Late on the morning of Monday, December 22, 2003, less than 24 hours into her annual holiday to Las Vegas from her home in Kaunakakai on the Hawaiian island of Molokai, Amy Nishimura held aloft a cheque for $8.92 million dollars, having hit the jackpot on the ‘Megabucks’ slot machine at the Fremont Hotel.
Nishimura, who celebrated her seventy-second birthday just two days later, had apparently been playing slot machines at the Fremont Hotel since the Eighties, but was especially fond of one International Game Technology (IGT) ‘Red White & Blue’ machine. ‘My machine’, as she called it, was linked to the Megabucks progressive jackpot system, which connects hundreds of slot machines across Nevada, and cost $3 a spin to play for the jackpot payout.
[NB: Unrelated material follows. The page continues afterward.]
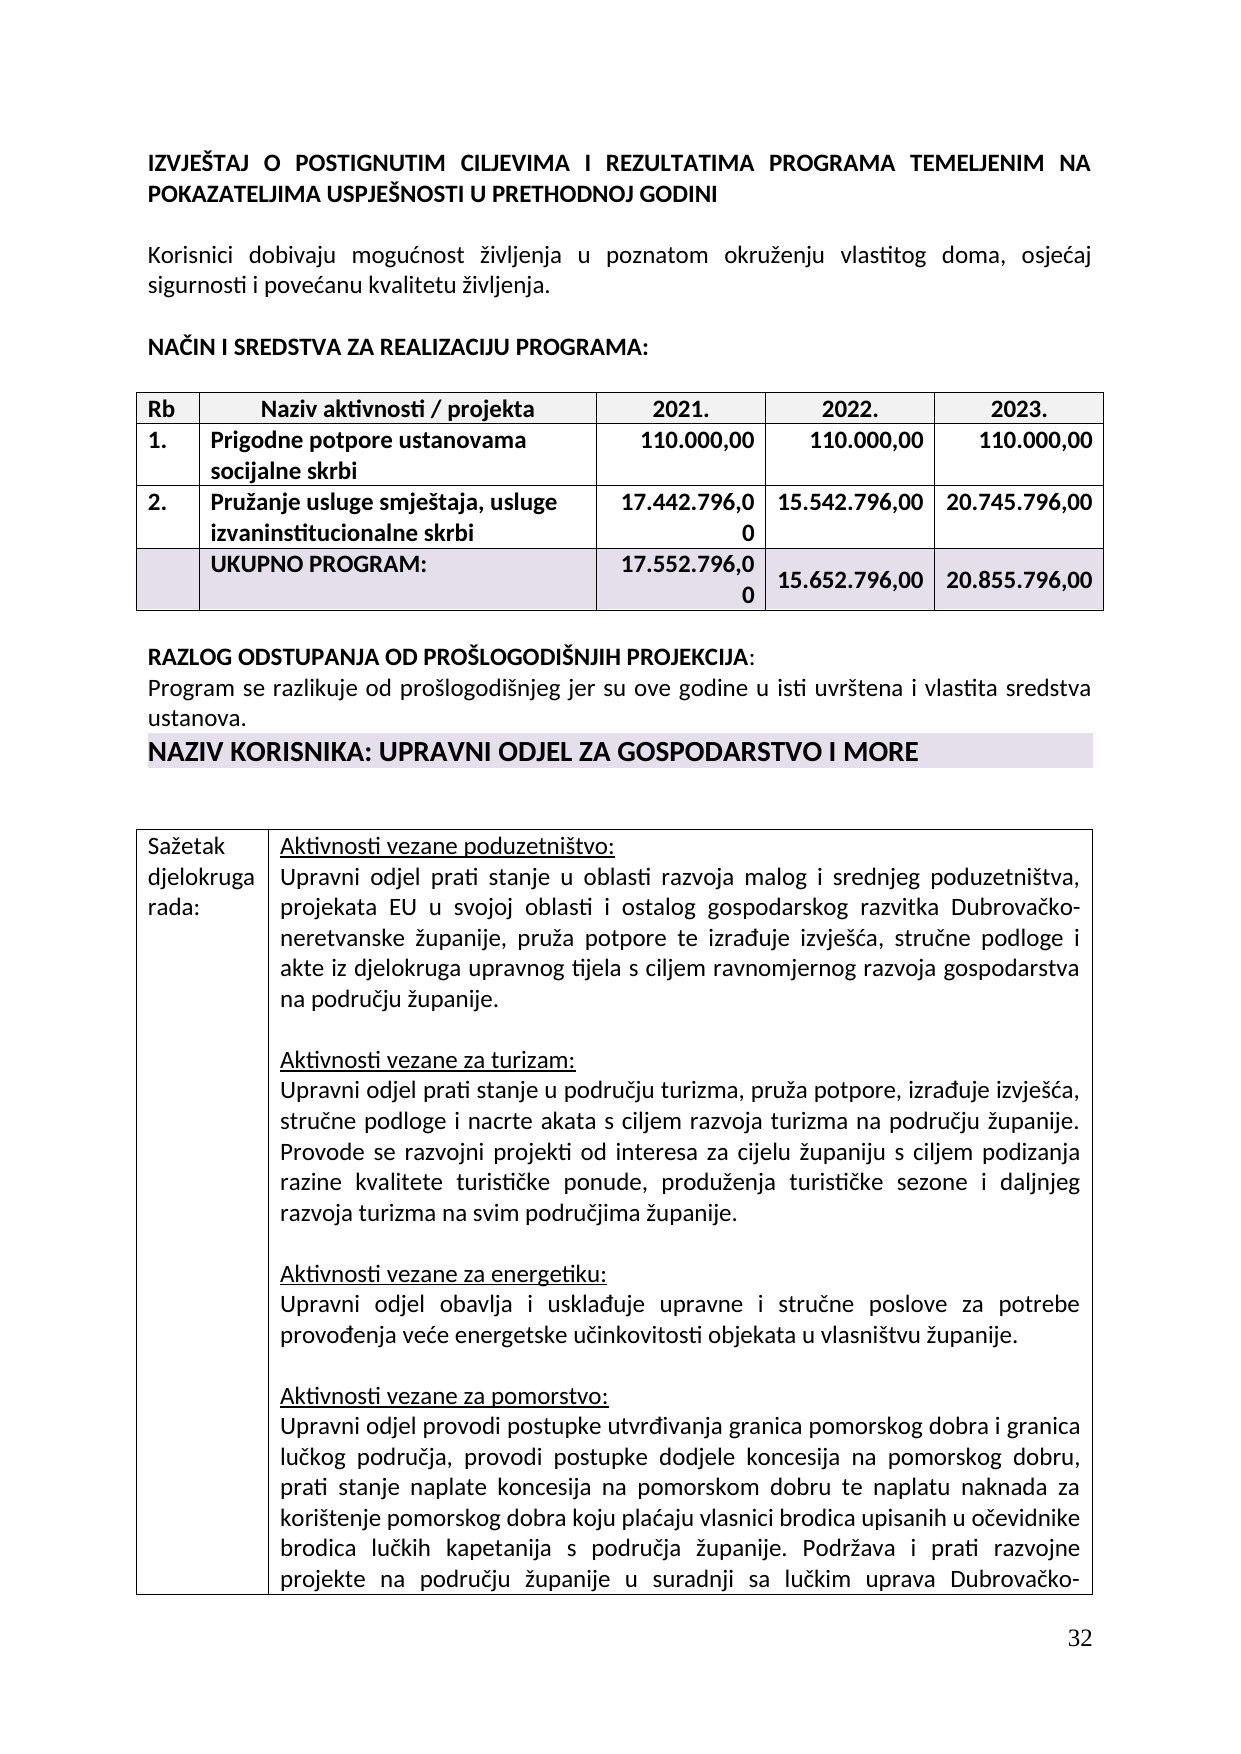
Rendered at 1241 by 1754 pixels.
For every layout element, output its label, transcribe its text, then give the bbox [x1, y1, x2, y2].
Having eaten breakfast, but not yet been to bed, Nishimura had reportedly been playing the machine for about three hours when her investment of $140 or so finally paid dividends. She lined up three golden ‘Megabucks’ symbols on the pay line of the standard, three-reel slot machine – in so doing, defying odds of 16.7 million to one – and won $8,919,598 with 37 credits left to spare.
Nishimura admitted to being nonplussed, initially, but after time to reflect on her good fortune – believed to the biggest win on Las Vegas slots by a Hawaii resident since John Tippin won a Megabucks jackpot of $11.9 million nearly eight years previously – came up with some ideas about how to spend her winnings. They included paying off her mortgage, visiting Las Vegas more often and indulging her family.